[TRY IT]
For the data below, report how many lines include the word "imagine", and write nothing else.

[RECORDED DATA]
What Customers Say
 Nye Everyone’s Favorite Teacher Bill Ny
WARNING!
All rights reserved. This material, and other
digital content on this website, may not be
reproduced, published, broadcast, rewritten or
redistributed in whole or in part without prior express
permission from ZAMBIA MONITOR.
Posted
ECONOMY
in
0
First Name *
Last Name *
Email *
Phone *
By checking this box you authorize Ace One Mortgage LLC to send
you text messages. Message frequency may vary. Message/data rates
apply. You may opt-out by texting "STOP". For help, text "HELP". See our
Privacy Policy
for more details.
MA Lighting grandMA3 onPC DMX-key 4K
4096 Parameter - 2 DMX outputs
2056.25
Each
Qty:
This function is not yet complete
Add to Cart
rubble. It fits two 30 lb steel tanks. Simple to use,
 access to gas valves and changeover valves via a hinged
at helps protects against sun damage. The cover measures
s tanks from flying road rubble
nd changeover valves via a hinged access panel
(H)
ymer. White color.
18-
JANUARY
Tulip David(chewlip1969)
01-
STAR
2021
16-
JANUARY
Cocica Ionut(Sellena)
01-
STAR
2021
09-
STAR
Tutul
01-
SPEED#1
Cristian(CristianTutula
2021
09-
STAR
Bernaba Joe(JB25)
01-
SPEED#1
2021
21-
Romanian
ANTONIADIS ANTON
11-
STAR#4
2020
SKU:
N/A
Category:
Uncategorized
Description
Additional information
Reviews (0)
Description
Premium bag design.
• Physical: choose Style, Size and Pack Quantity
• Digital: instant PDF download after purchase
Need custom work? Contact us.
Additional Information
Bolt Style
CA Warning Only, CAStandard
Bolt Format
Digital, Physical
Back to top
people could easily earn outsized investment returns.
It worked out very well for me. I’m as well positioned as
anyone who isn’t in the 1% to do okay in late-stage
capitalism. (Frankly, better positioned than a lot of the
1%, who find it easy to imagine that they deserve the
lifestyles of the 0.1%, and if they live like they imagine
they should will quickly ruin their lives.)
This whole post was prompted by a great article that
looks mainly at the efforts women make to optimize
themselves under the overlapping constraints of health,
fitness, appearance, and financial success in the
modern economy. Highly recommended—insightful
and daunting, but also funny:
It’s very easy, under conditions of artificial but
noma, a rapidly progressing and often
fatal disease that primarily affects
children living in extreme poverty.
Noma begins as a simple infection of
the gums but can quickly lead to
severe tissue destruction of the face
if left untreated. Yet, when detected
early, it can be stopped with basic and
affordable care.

[TASK RESPONSE]
2